The strobe is a chunky big thing and getting a grip of it in cold conditions, even wearing dry gloves, was no problem. A simple twist of the head and the flashy thing came to life. Nice and simple.

fills the palm of adult hand


A strobe is used mostly as a locating device; i like to think of it as an underwater lighthouse. Therefore, it is only of any use if it is bright enough to see pretty far away. The strobe did not disappoint.

I tied the strobe to the shot line; the plan being to use it as locator beacon when the dive was over. The visibility was poor, but as i finned away from the shot i was still able to see the flickering white light up to 10-15m away. I was especially impressed as i could barely see my buddy's 21w HID light right next to me.

When the dive terminated and I returned to the stern of the wreck, I could clearly see the strobe flickering away awaiting my return. It was great to know the light was working in my absence.


It's got everything a diver needs from a strobe. Ok, it looks a bit horrible, and is a bit big to simply stick in your pocket and forget about, but functionally it is an excellent piece of kit. The strobe does as it is designed; it puts out a very bright flash, and is easily operated.

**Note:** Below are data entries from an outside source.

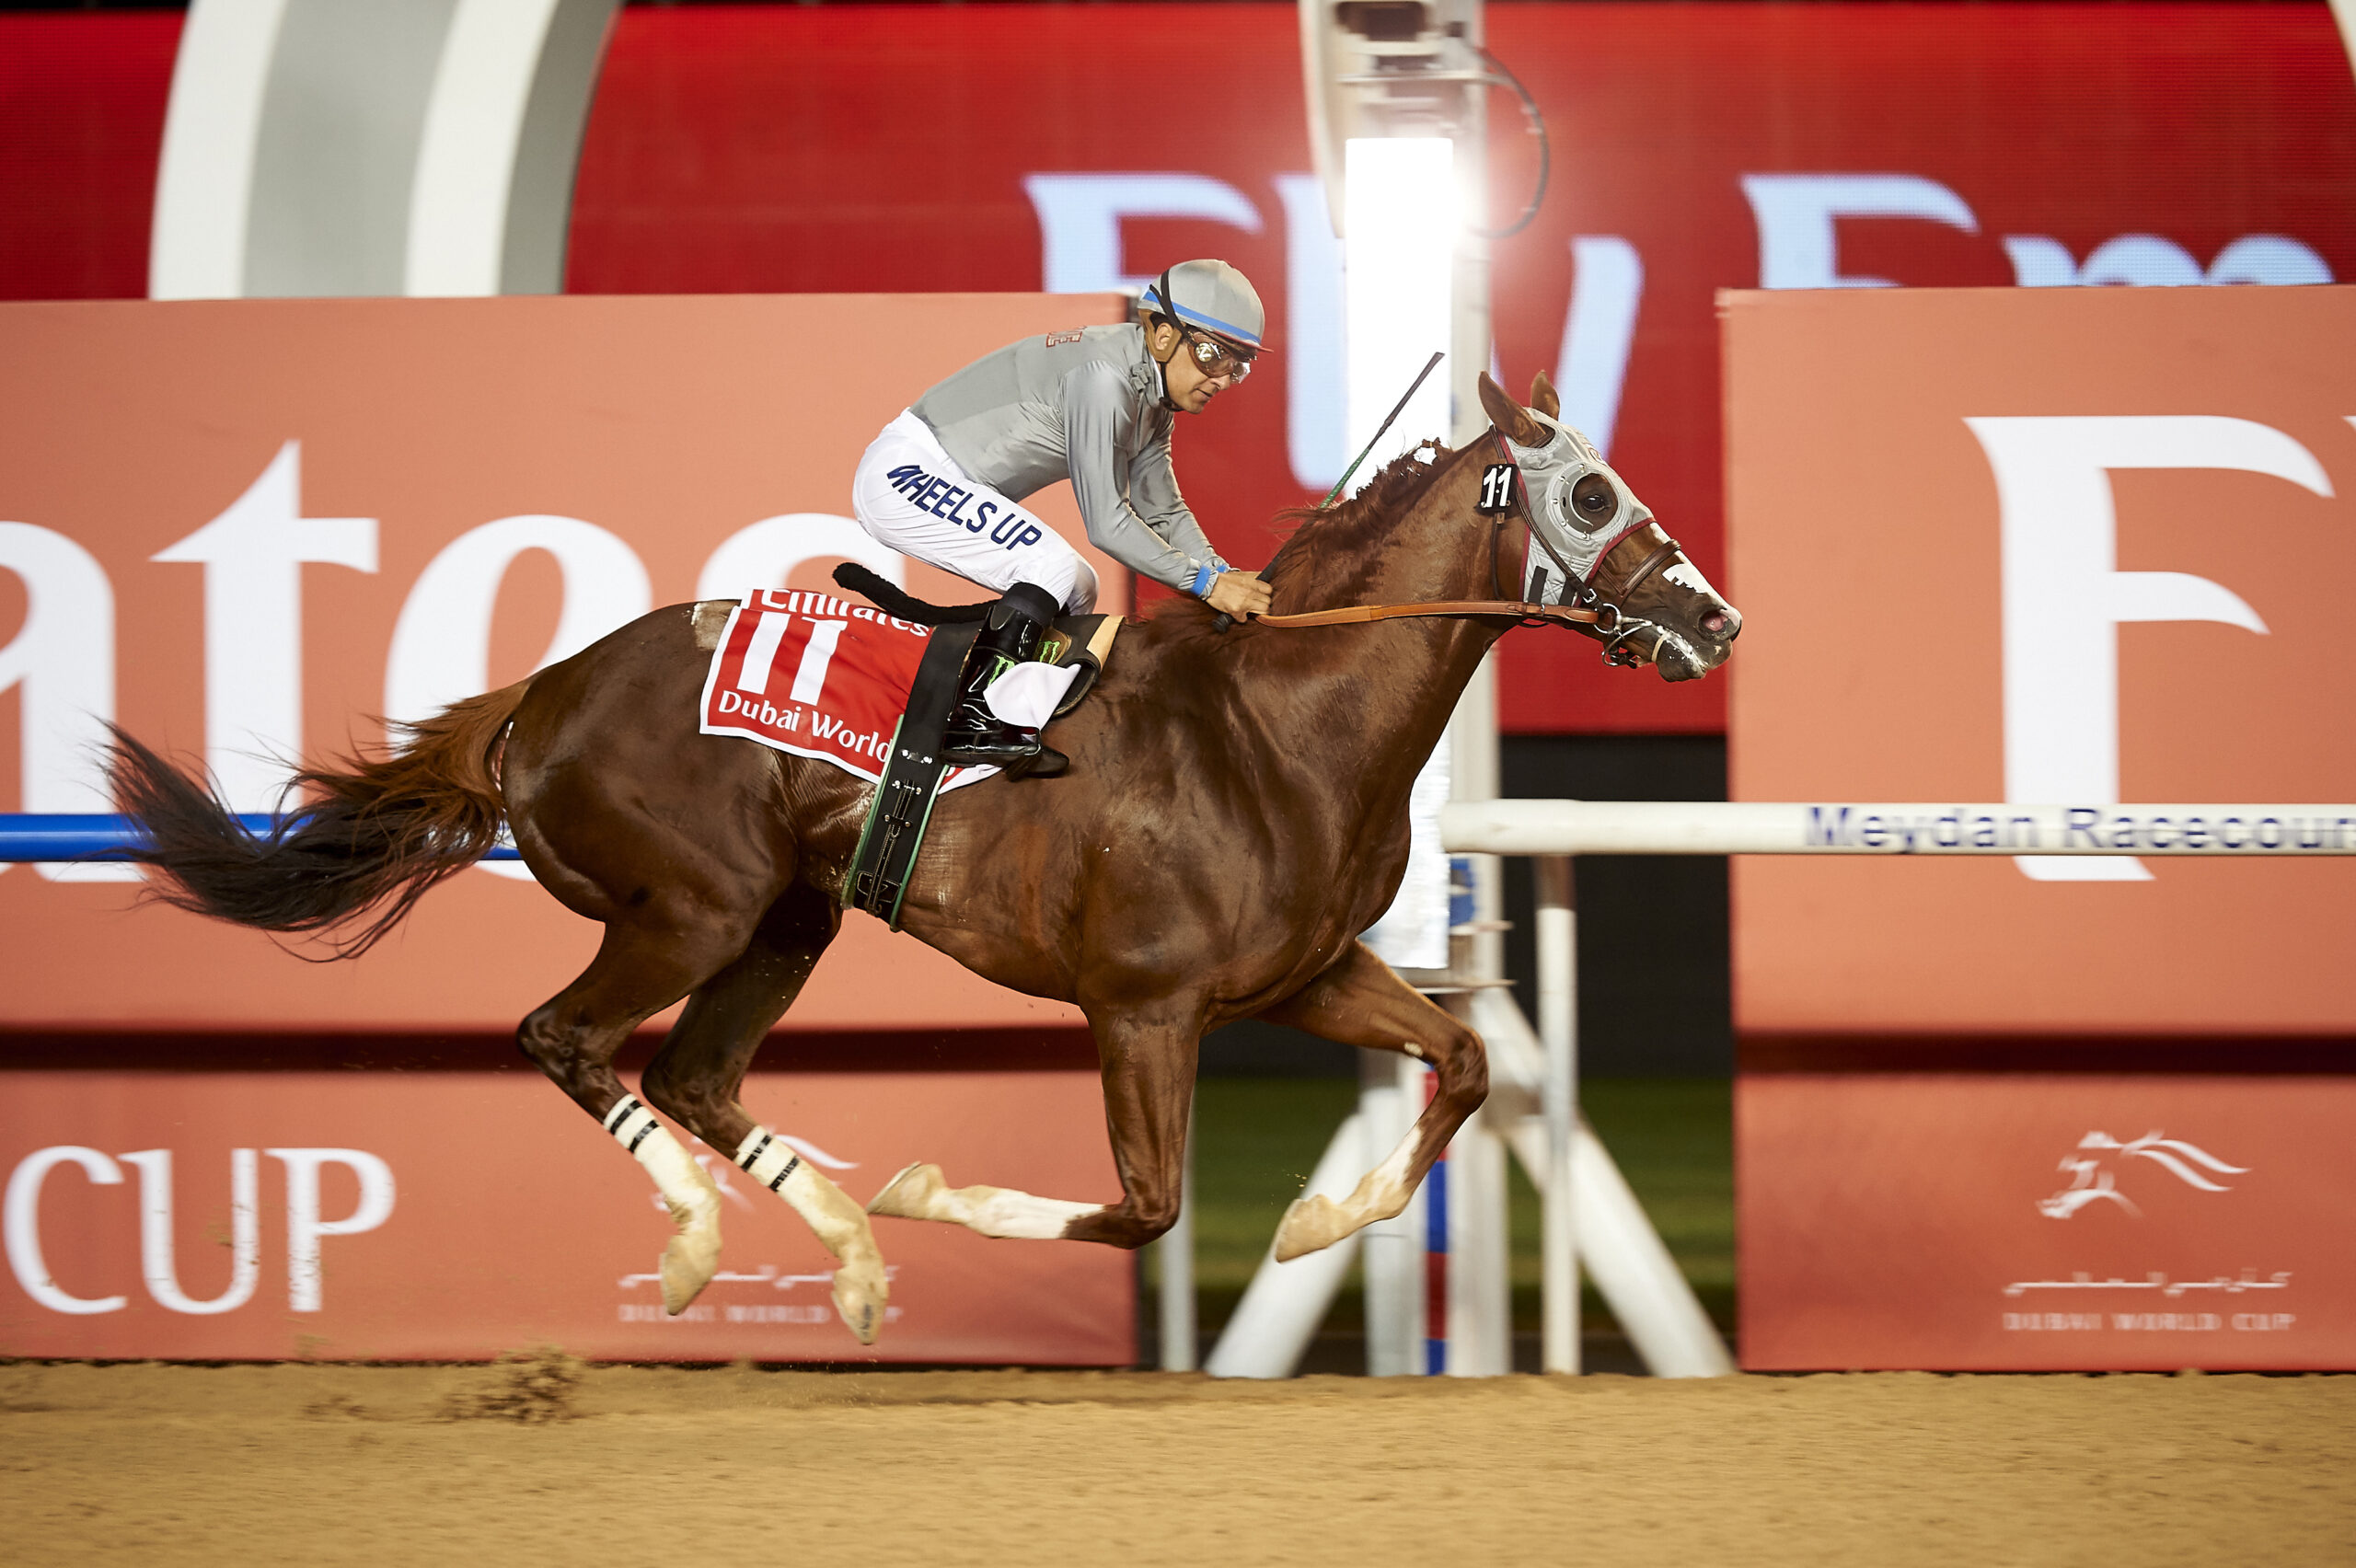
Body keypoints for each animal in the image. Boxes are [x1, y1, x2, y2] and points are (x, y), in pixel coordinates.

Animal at [110, 372, 1734, 1337]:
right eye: (1591, 492)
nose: (1714, 620)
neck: (1281, 725)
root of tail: (546, 691)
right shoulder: (1144, 1007)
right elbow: (1140, 1205)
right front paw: (925, 1196)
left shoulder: (1303, 977)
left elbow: (1460, 1064)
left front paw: (1319, 1219)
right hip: (687, 909)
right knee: (567, 1040)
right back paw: (708, 1247)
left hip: (786, 921)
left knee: (693, 1077)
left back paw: (847, 1263)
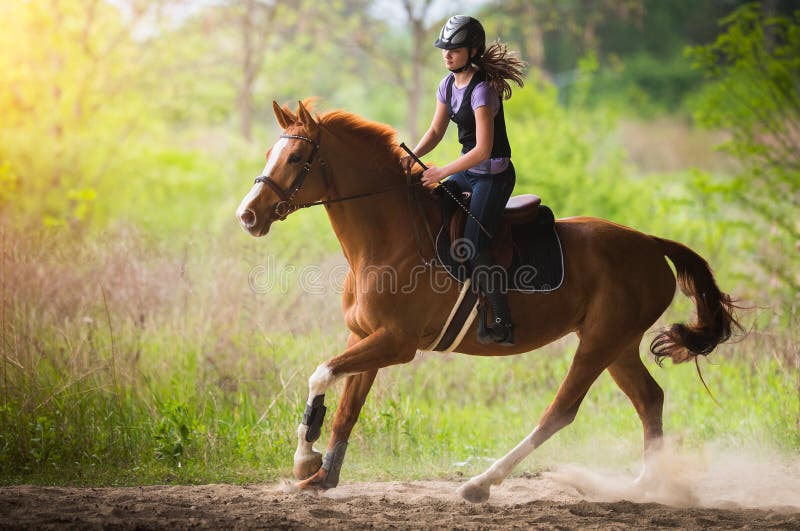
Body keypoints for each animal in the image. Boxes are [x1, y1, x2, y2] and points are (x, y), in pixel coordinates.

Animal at [234, 100, 736, 502]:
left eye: (296, 157)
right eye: (270, 154)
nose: (248, 215)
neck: (388, 240)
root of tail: (650, 243)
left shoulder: (397, 343)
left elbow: (321, 374)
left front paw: (305, 460)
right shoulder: (365, 337)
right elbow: (345, 410)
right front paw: (321, 475)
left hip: (600, 342)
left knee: (560, 412)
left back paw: (482, 483)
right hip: (620, 345)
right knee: (650, 399)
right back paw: (642, 485)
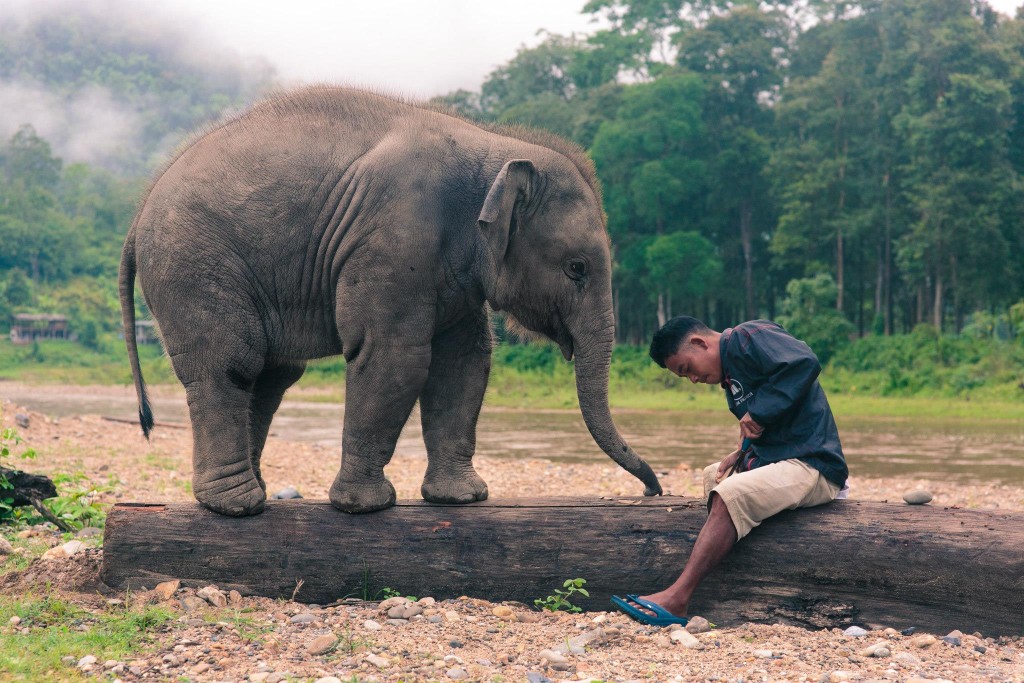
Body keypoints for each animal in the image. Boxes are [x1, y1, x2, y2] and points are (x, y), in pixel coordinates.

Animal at [121, 85, 663, 516]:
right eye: (577, 269)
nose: (652, 489)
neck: (492, 145)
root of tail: (139, 211)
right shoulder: (393, 239)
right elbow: (395, 357)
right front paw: (364, 507)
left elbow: (464, 363)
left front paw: (462, 499)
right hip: (194, 264)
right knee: (232, 364)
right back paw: (235, 507)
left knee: (271, 376)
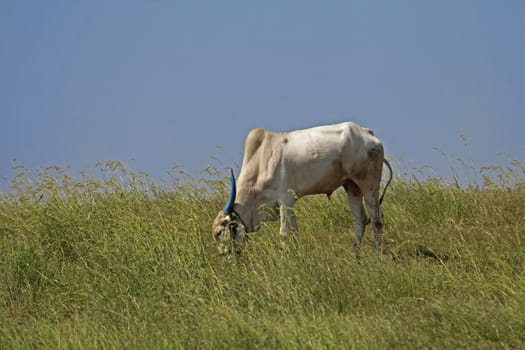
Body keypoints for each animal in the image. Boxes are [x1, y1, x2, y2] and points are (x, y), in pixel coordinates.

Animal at [212, 121, 388, 256]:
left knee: (377, 220)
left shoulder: (285, 200)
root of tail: (367, 133)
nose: (225, 256)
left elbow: (284, 233)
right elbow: (295, 232)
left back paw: (376, 256)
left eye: (220, 232)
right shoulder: (289, 204)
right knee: (360, 220)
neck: (261, 161)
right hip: (352, 186)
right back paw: (355, 255)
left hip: (369, 184)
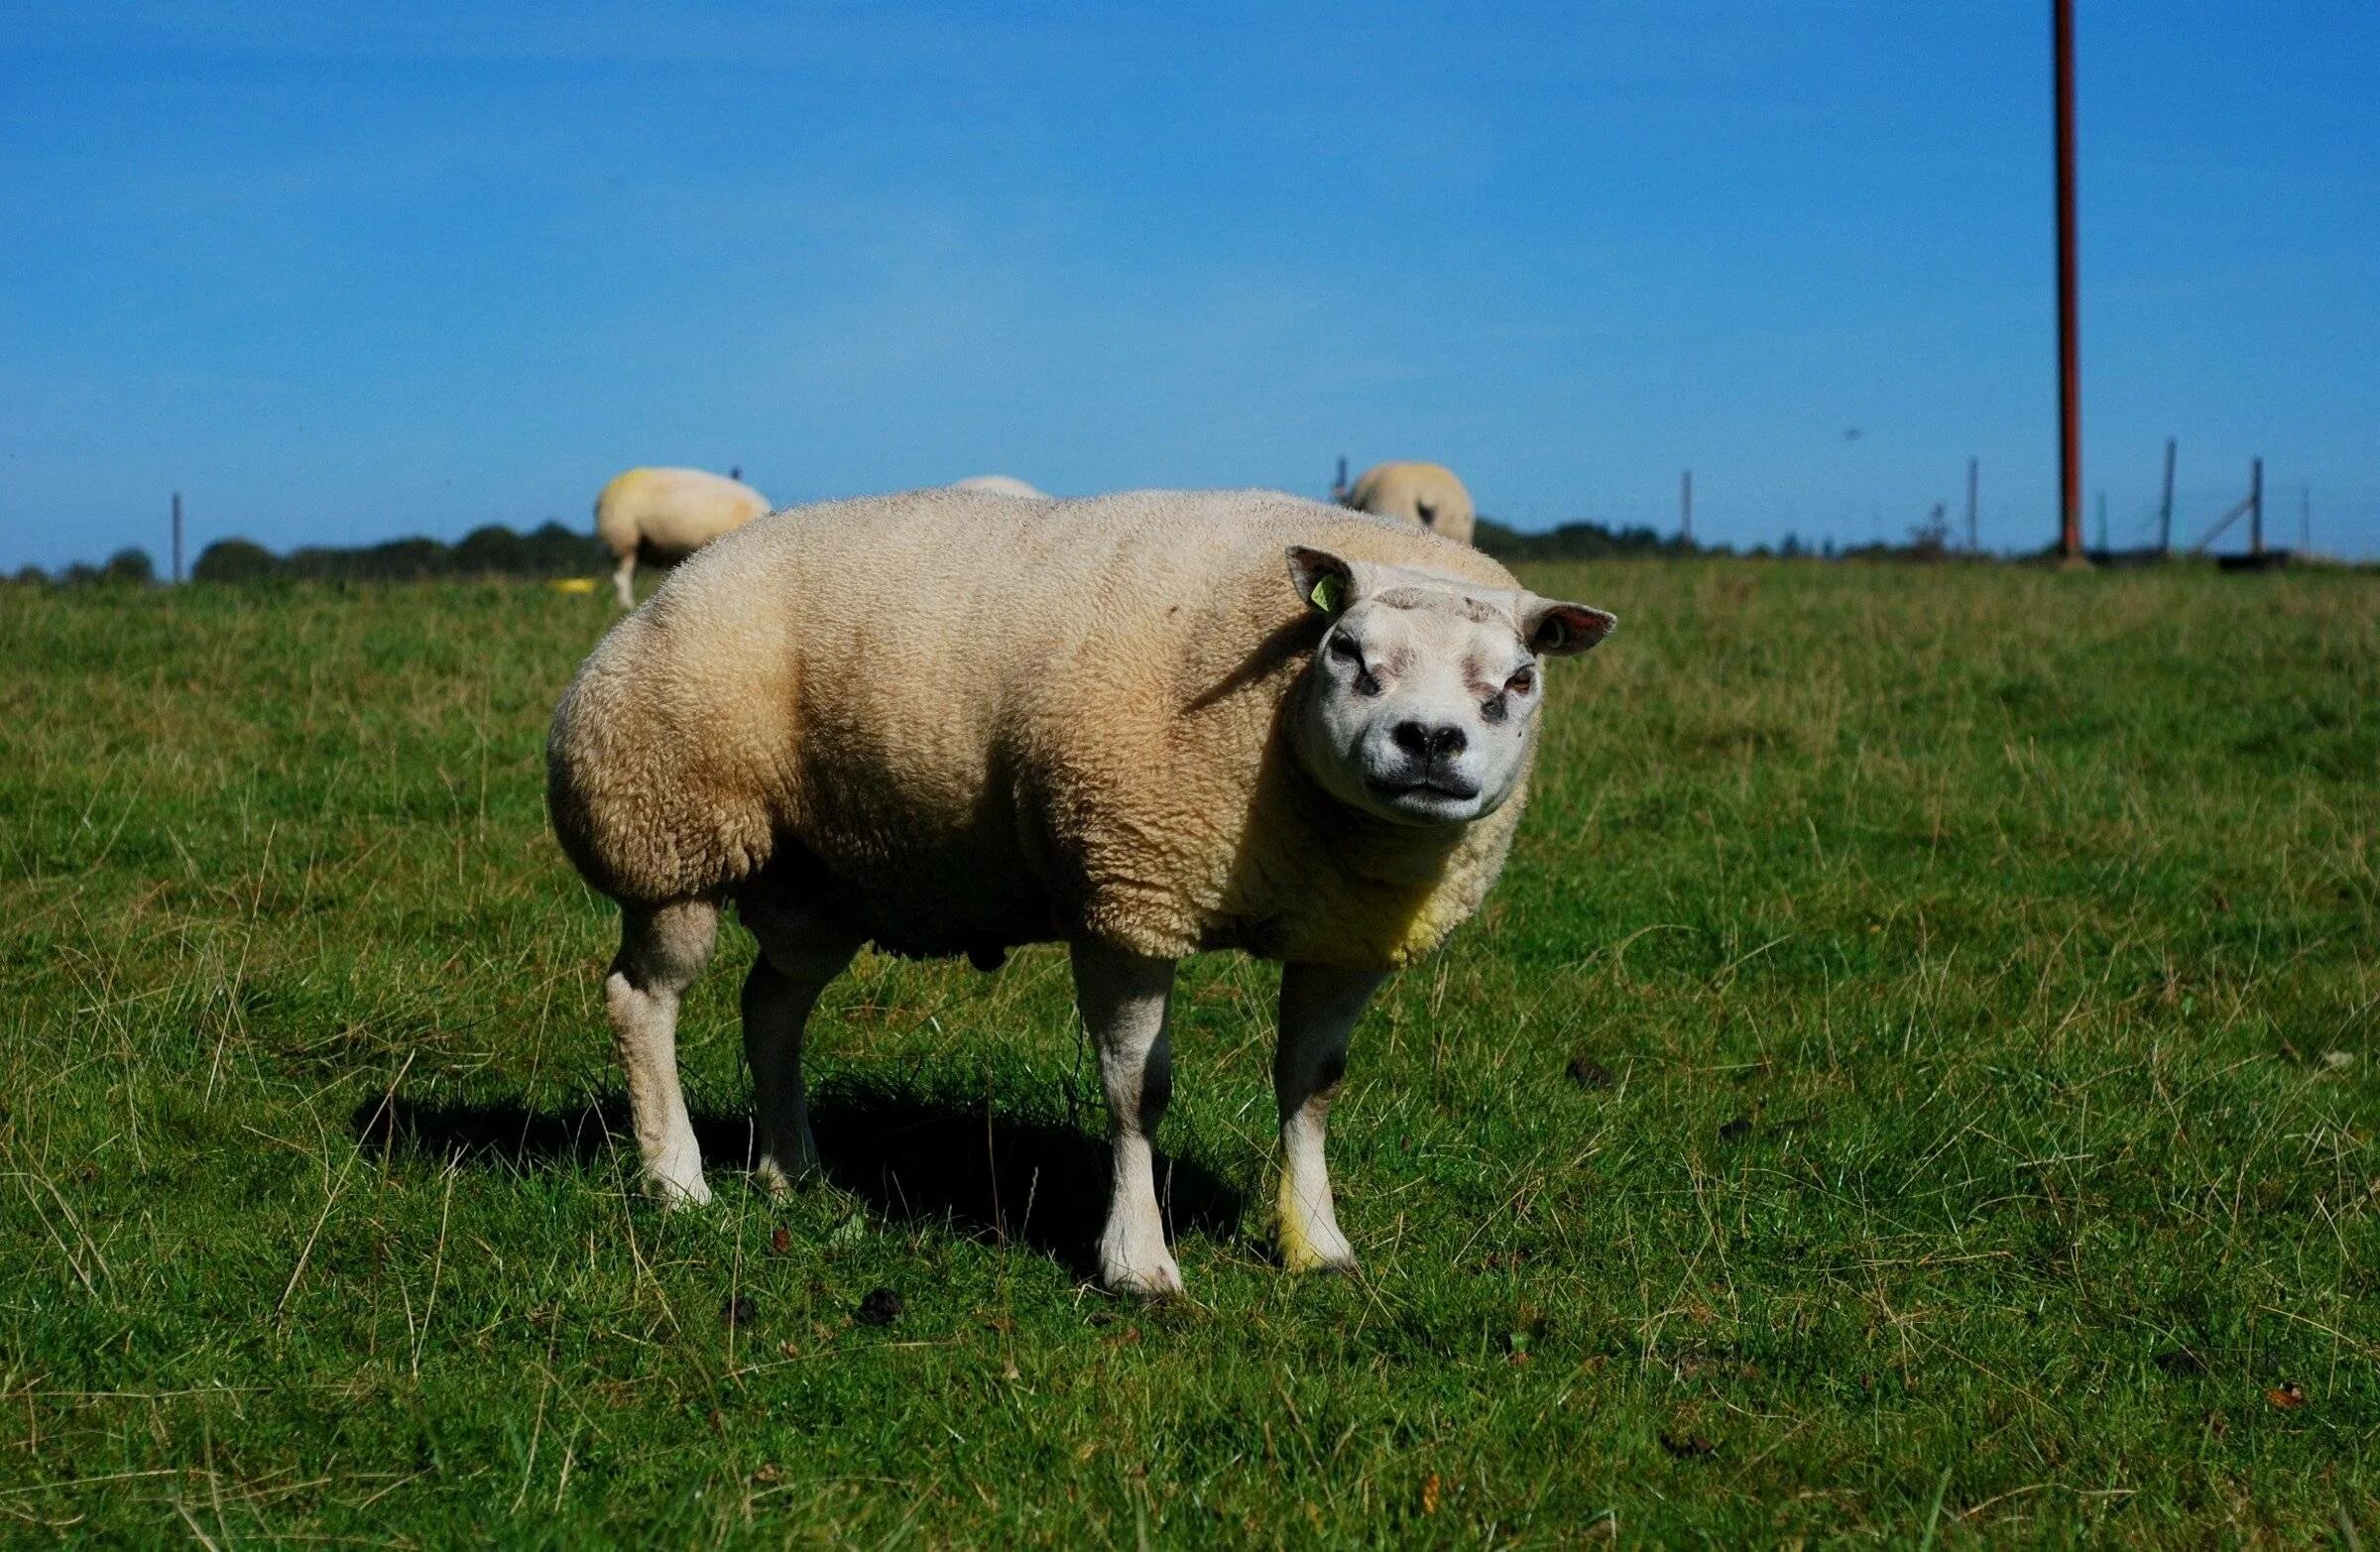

I'd be happy to rely on the strobe to help me find the shot line on a murky dive, or to help a dive boat locate me on the surface. It would be fantastic attached to a dive buddy in bad visibility or a night dive.

PROS: Easily operated, bright flash, multiple attachment points, long burn time, takes normal batteries (C-Cells).

CONS: Looks horrible (in orange), Xenon bulb (would be nicer if LED), quite big.